> _What is being asked_
Copy the records word for word. Pictures do not go in.

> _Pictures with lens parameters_
***
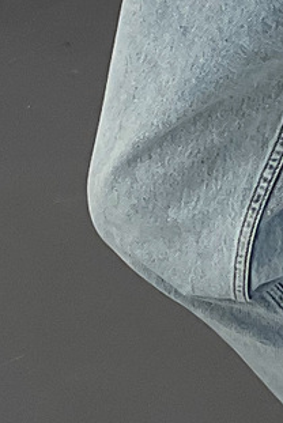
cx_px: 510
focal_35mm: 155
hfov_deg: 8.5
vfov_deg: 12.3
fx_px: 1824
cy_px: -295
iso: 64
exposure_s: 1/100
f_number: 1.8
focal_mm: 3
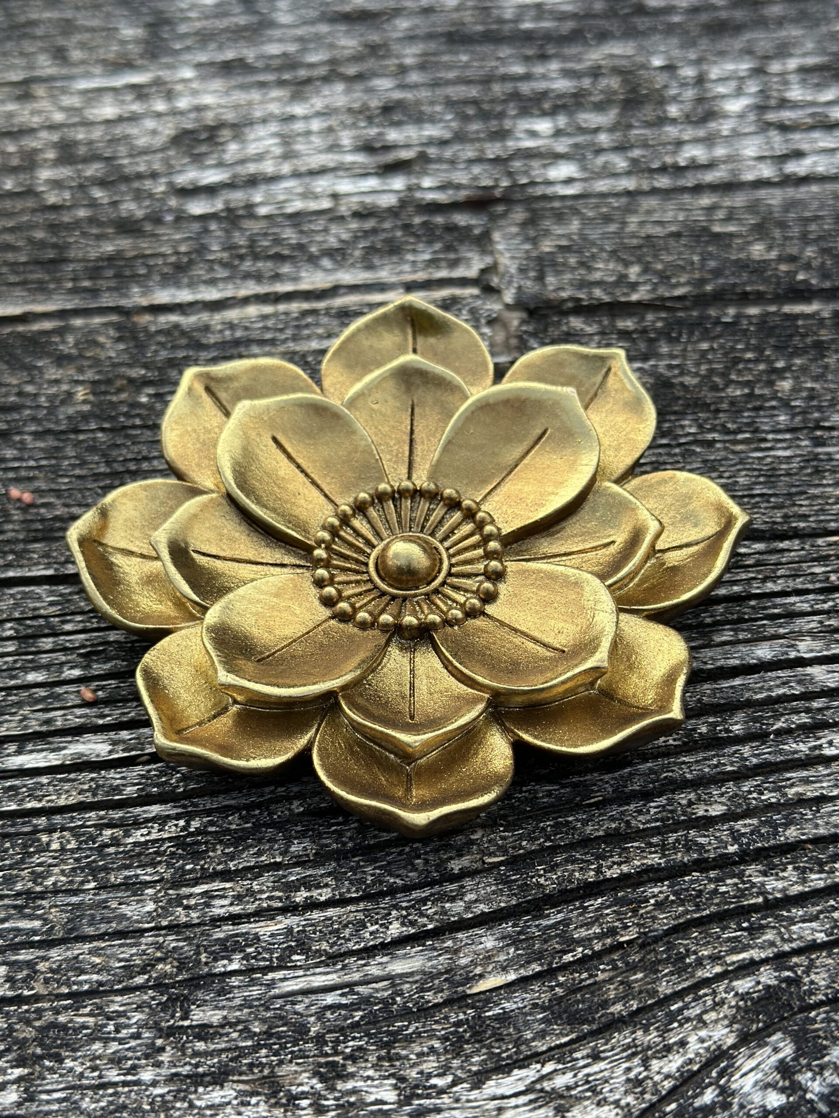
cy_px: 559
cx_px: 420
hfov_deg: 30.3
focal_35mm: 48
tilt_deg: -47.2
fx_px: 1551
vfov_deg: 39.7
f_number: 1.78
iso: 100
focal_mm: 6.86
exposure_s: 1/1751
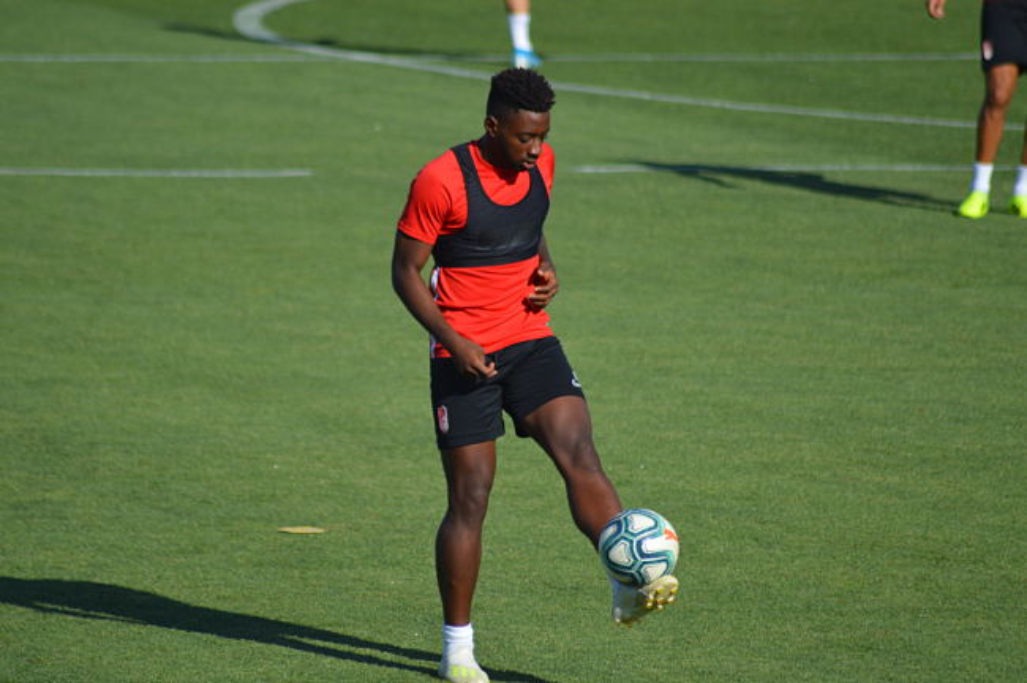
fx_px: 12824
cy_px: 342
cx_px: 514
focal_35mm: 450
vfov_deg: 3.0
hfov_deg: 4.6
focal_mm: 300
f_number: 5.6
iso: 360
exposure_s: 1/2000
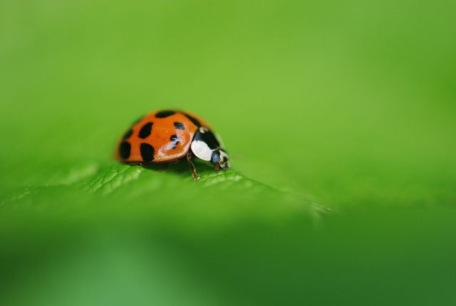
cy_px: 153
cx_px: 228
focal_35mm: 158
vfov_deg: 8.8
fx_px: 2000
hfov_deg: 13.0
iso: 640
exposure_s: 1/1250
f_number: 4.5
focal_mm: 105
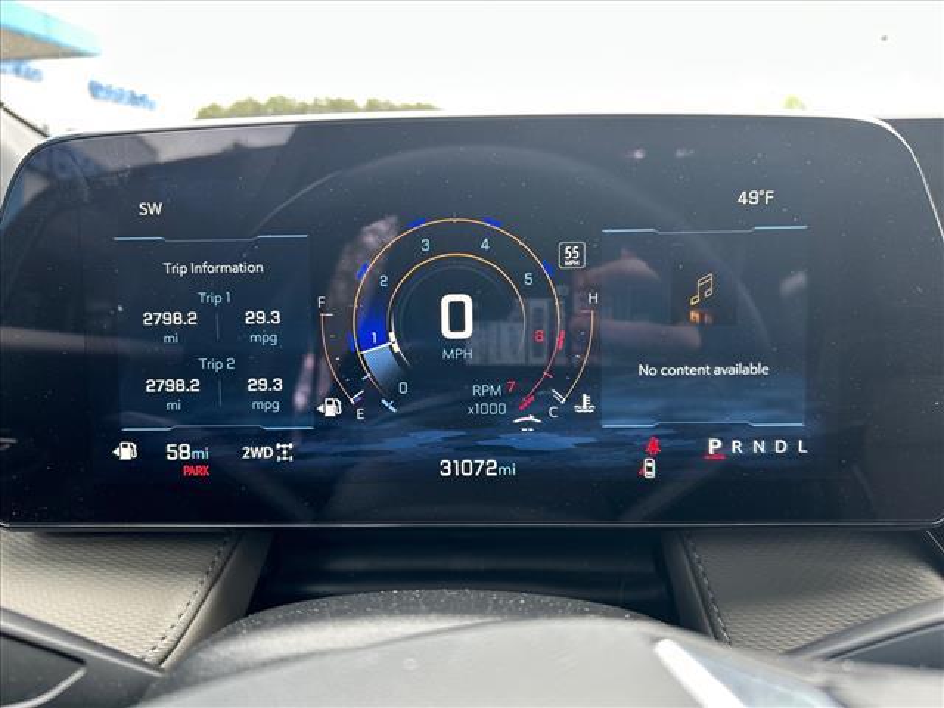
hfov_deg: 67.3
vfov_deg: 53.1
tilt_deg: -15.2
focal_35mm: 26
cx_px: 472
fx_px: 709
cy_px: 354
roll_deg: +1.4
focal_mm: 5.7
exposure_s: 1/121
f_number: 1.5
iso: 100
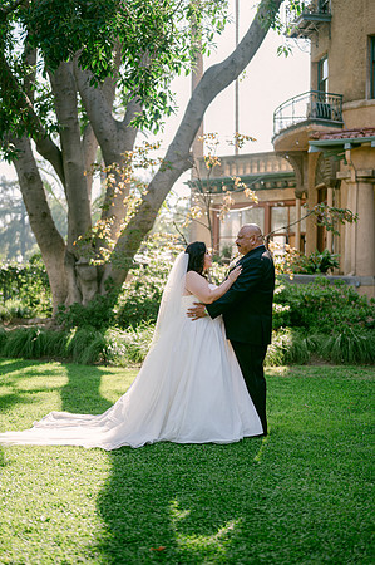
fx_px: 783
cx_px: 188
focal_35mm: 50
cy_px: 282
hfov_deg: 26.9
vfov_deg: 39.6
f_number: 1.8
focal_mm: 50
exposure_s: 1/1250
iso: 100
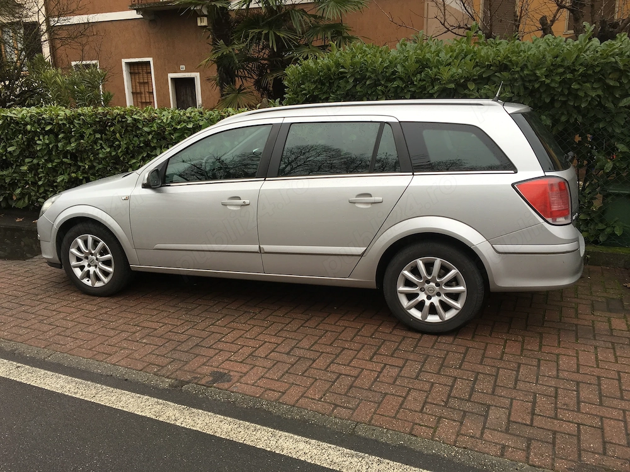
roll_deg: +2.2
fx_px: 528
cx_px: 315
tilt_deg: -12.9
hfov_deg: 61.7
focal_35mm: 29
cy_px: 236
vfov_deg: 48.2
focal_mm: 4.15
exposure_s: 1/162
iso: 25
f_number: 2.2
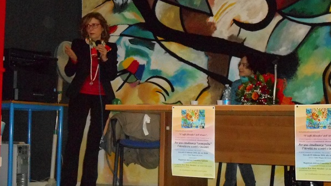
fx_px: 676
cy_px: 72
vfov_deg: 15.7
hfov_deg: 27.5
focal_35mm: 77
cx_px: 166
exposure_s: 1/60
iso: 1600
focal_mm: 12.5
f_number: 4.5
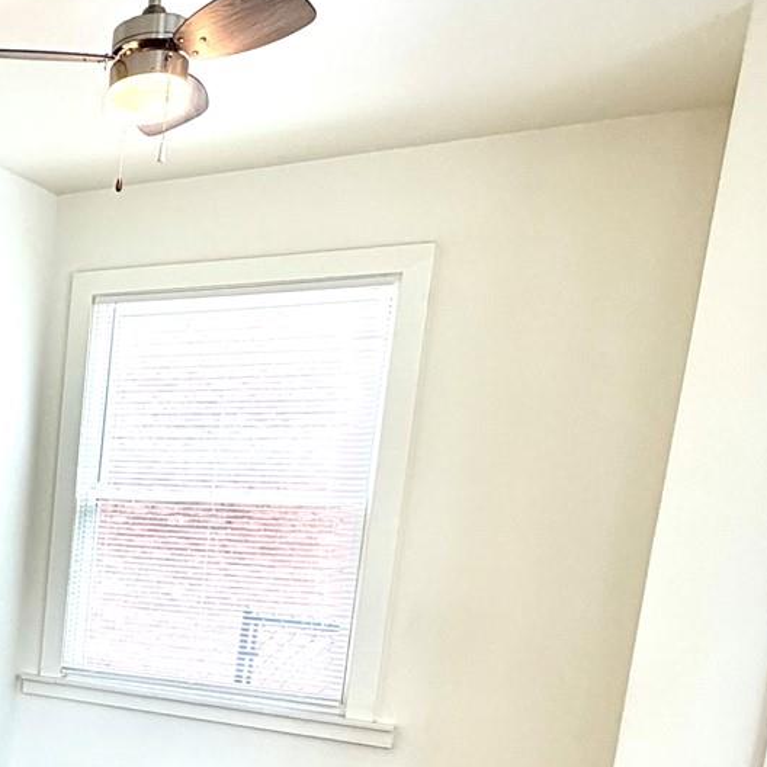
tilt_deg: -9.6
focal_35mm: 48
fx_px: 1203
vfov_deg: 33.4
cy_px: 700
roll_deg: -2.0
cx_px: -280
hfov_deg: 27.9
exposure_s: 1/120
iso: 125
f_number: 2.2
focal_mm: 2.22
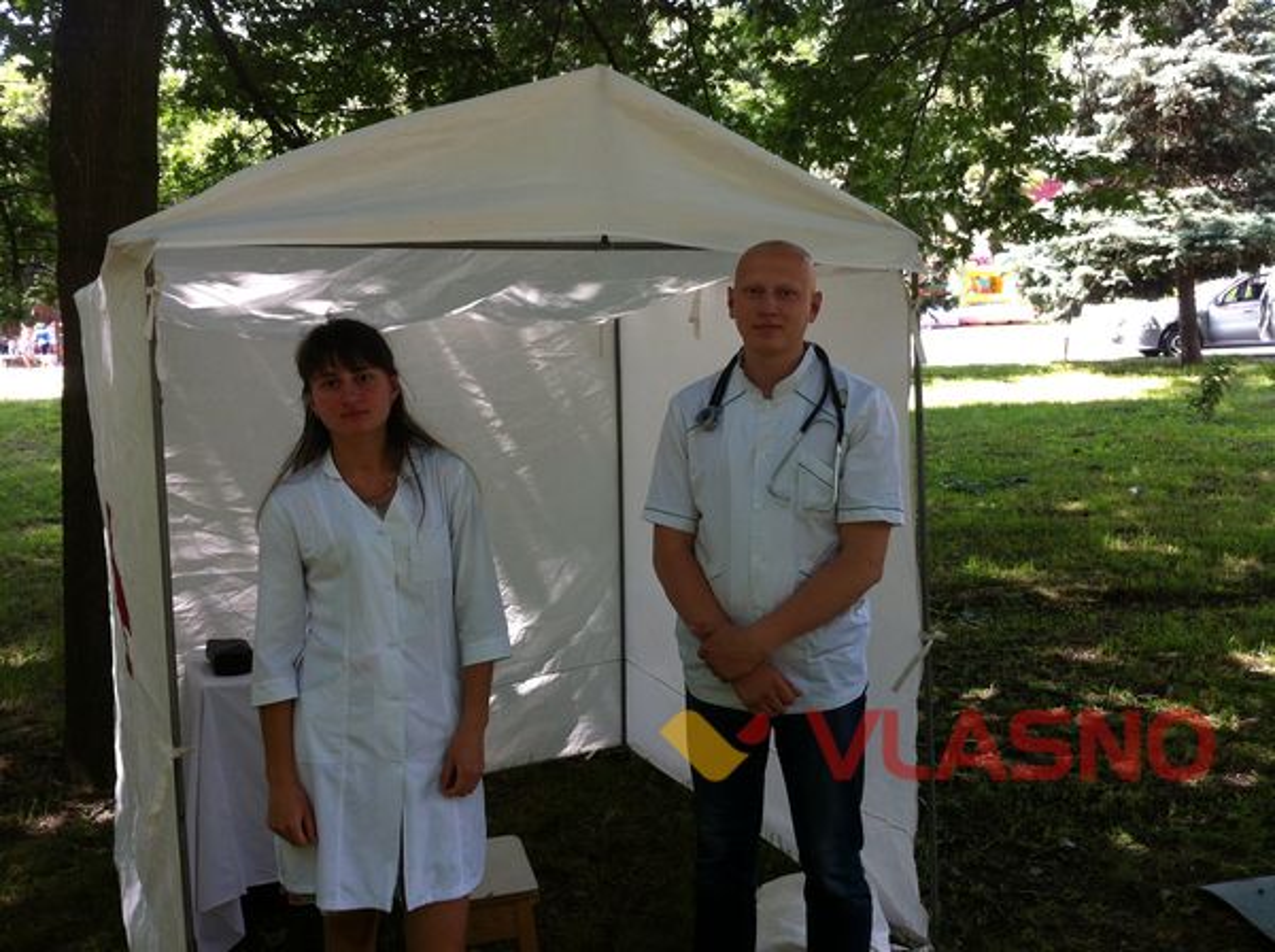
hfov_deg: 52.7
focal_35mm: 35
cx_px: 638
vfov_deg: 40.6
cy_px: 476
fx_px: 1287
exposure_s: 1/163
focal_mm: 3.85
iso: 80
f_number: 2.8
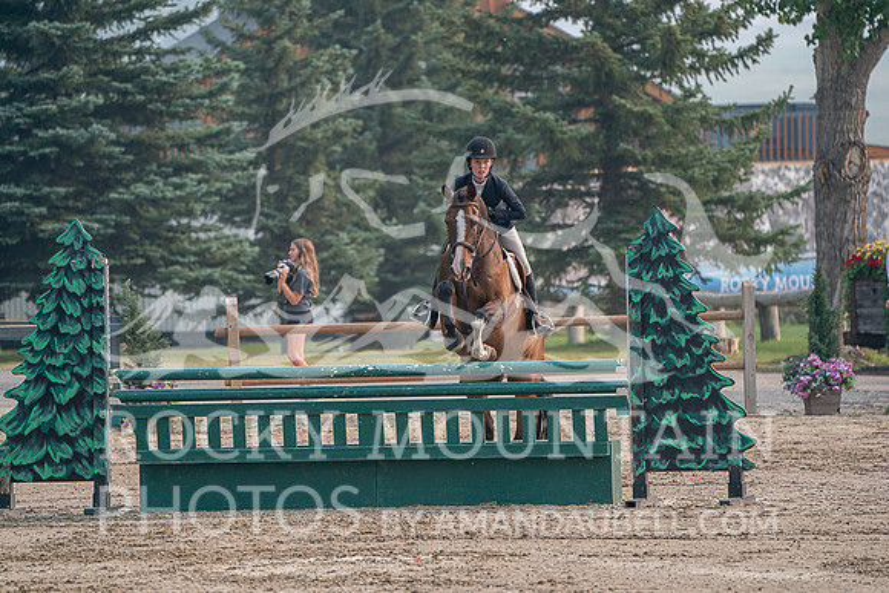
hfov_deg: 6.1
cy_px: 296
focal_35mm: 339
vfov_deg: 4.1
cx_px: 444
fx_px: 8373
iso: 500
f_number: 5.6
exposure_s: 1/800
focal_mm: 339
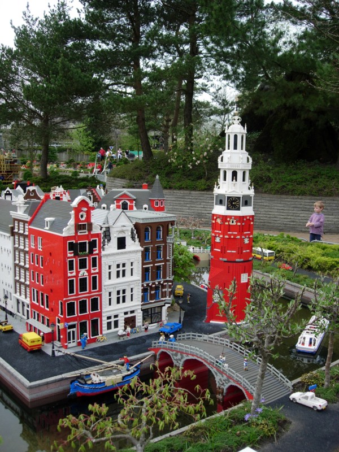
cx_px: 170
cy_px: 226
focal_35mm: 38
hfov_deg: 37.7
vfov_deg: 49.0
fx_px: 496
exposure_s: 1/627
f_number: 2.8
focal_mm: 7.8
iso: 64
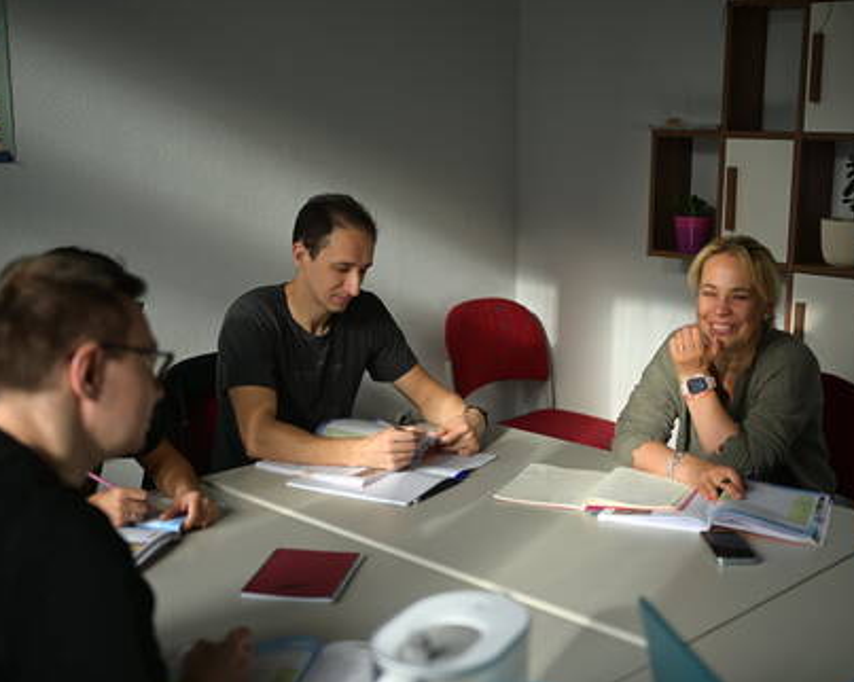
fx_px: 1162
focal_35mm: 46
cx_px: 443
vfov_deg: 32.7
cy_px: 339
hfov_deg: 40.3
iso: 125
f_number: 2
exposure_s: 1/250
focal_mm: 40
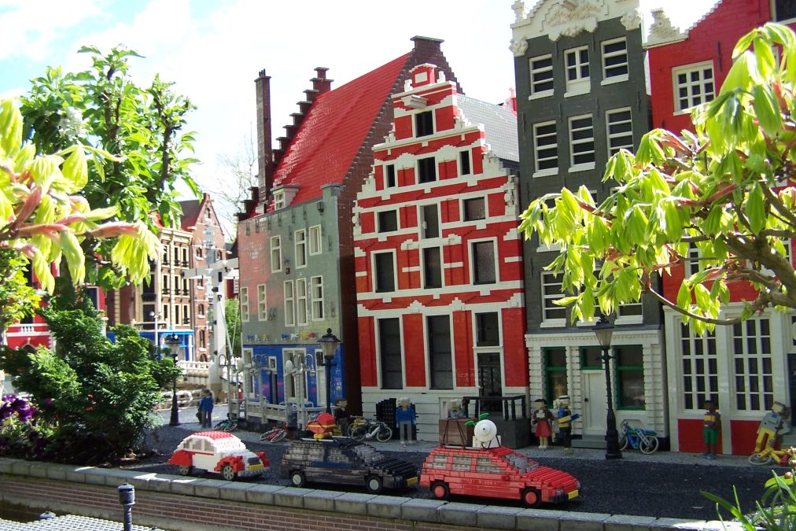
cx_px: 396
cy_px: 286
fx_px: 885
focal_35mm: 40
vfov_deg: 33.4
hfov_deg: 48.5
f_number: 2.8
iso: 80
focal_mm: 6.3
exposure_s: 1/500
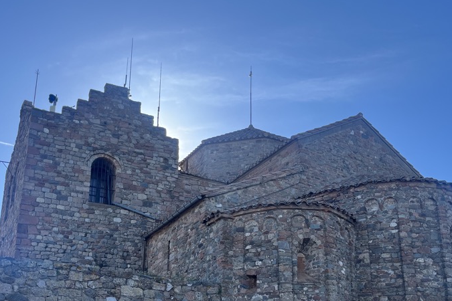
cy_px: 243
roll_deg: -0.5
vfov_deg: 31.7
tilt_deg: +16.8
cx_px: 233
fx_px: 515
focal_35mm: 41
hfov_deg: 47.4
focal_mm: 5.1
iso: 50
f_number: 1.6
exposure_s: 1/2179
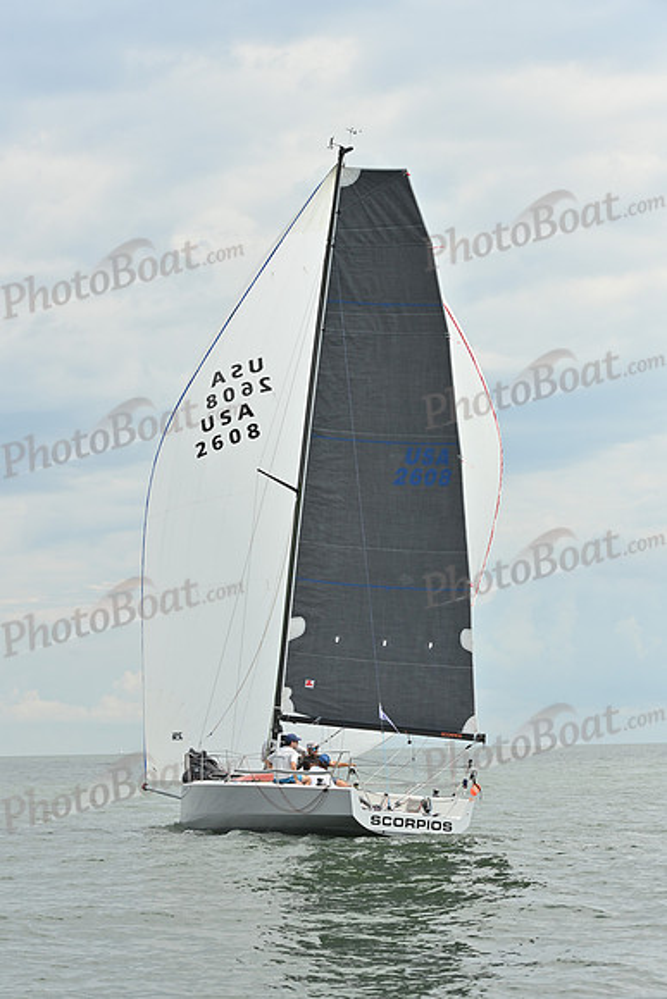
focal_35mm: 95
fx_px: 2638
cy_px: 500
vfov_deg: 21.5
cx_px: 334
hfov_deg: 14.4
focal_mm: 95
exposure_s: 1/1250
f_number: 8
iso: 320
***
> _Your response_
cx_px: 510
focal_35mm: 155
hfov_deg: 8.5
vfov_deg: 12.3
fx_px: 1824
cy_px: -295
iso: 64
exposure_s: 1/100
f_number: 1.8
focal_mm: 3
cy_px: 559
cx_px: 420
hfov_deg: 30.3
focal_35mm: 48
tilt_deg: -47.2
fx_px: 1551
vfov_deg: 39.7
f_number: 1.78
iso: 100
focal_mm: 6.86
exposure_s: 1/1751
fx_px: 12824
cy_px: 342
cx_px: 514
focal_35mm: 450
vfov_deg: 3.0
hfov_deg: 4.6
focal_mm: 300
f_number: 5.6
iso: 360
exposure_s: 1/2000
cy_px: 153
cx_px: 228
focal_35mm: 158
vfov_deg: 8.8
fx_px: 2000
hfov_deg: 13.0
iso: 640
exposure_s: 1/1250
f_number: 4.5
focal_mm: 105
hfov_deg: 67.3
vfov_deg: 53.1
tilt_deg: -15.2
focal_35mm: 26
cx_px: 472
fx_px: 709
cy_px: 354
roll_deg: +1.4
focal_mm: 5.7
exposure_s: 1/121
f_number: 1.5
iso: 100
fx_px: 783
cx_px: 188
focal_35mm: 50
cy_px: 282
hfov_deg: 26.9
vfov_deg: 39.6
f_number: 1.8
focal_mm: 50
exposure_s: 1/1250
iso: 100
roll_deg: +2.2
fx_px: 528
cx_px: 315
tilt_deg: -12.9
hfov_deg: 61.7
focal_35mm: 29
cy_px: 236
vfov_deg: 48.2
focal_mm: 4.15
exposure_s: 1/162
iso: 25
f_number: 2.2
fx_px: 676
cy_px: 72
vfov_deg: 15.7
hfov_deg: 27.5
focal_35mm: 77
cx_px: 166
exposure_s: 1/60
iso: 1600
focal_mm: 12.5
f_number: 4.5
tilt_deg: -9.6
focal_35mm: 48
fx_px: 1203
vfov_deg: 33.4
cy_px: 700
roll_deg: -2.0
cx_px: -280
hfov_deg: 27.9
exposure_s: 1/120
iso: 125
f_number: 2.2
focal_mm: 2.22
hfov_deg: 52.7
focal_35mm: 35
cx_px: 638
vfov_deg: 40.6
cy_px: 476
fx_px: 1287
exposure_s: 1/163
focal_mm: 3.85
iso: 80
f_number: 2.8
hfov_deg: 6.1
cy_px: 296
focal_35mm: 339
vfov_deg: 4.1
cx_px: 444
fx_px: 8373
iso: 500
f_number: 5.6
exposure_s: 1/800
focal_mm: 339
cx_px: 170
cy_px: 226
focal_35mm: 38
hfov_deg: 37.7
vfov_deg: 49.0
fx_px: 496
exposure_s: 1/627
f_number: 2.8
focal_mm: 7.8
iso: 64
fx_px: 1162
focal_35mm: 46
cx_px: 443
vfov_deg: 32.7
cy_px: 339
hfov_deg: 40.3
iso: 125
f_number: 2
exposure_s: 1/250
focal_mm: 40
cx_px: 396
cy_px: 286
fx_px: 885
focal_35mm: 40
vfov_deg: 33.4
hfov_deg: 48.5
f_number: 2.8
iso: 80
focal_mm: 6.3
exposure_s: 1/500
cy_px: 243
roll_deg: -0.5
vfov_deg: 31.7
tilt_deg: +16.8
cx_px: 233
fx_px: 515
focal_35mm: 41
hfov_deg: 47.4
focal_mm: 5.1
iso: 50
f_number: 1.6
exposure_s: 1/2179
focal_35mm: 95
fx_px: 2638
cy_px: 500
vfov_deg: 21.5
cx_px: 334
hfov_deg: 14.4
focal_mm: 95
exposure_s: 1/1250
f_number: 8
iso: 320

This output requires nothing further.